* **Source text**
Zealous Christians may be found among us, whose minds are nurtured in the love and knowledge of a future life, and who readily espouse the cause of human liberty, as the source of all moral greatness. Christianity, which has declared that all men are equal in the sight of God, will not refuse to acknowledge that all citizens are equal in the eye of the law. But, by a singular concourse of events, religion is entangled in those institutions which democracy assails, and it is not unfrequently brought to reject the equality it loves, and to curse that cause of liberty as a foe, which it might hallow by its alliance.
By the side of these religious men I discern others whose looks are turned to the earth more than to heaven; they are the partisans of liberty, not only as the source of the noblest virtues, but more especially as the root of all solid advantages; and they sincerely desire to extend its sway, and to impart its blessings to mankind. It is natural that they should hasten to invoke the assistance of religion, for they must know that liberty cannot be established without morality, nor morality without faith; but they have seen religion in the ranks of their adversaries, and they inquire no farther; some of them attack it openly, and the remainder are afraid to defend it.

* **Information shown**
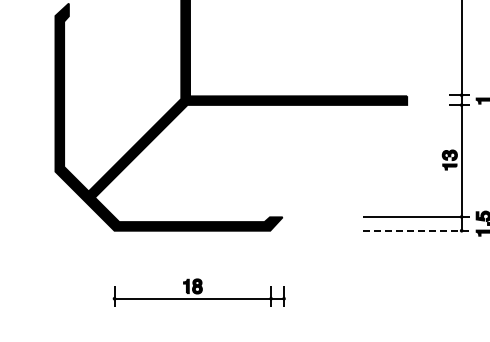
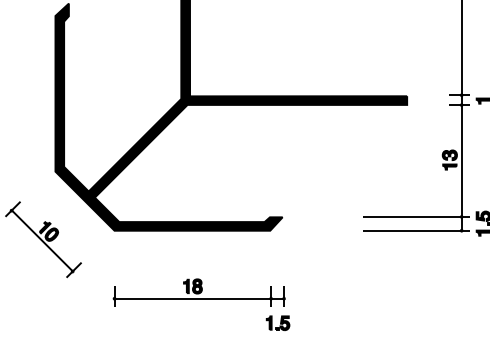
line at (416, 230): dashed -> solid
part at (43, 239): none -> present
part at (277, 322): none -> present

* **Task 1**
Answer from the passage on religion and liberty:
(a) What has Christianity declared about all men?
(b) According to the passage, what must the partisans of liberty know about liberty, morality, and faith?
(c) Among those partisans, what do the ones who do not attack religion openly do?
* **Task 2**
Reproduce the passage on religion and liberty word for word, from "Zealous Christians may" to "by its alliance.".

* **Exercise result 1**
(a) That all men are equal in the sight of God.
(b) That liberty cannot be established without morality, nor morality without faith.
(c) They are afraid to defend it.

* **Exercise result 2**
Zealous Christians may be found among us, whose minds are nurtured in the love and knowledge of a future life, and who readily espouse the cause of human liberty, as the source of all moral greatness. Christianity, which has declared that all men are equal in the sight of God, will not refuse to acknowledge that all citizens are equal in the eye of the law. But, by a singular concourse of events, religion is entangled in those institutions which democracy assails, and it is not unfrequently brought to reject the equality it loves, and to curse that cause of liberty as a foe, which it might hallow by its alliance.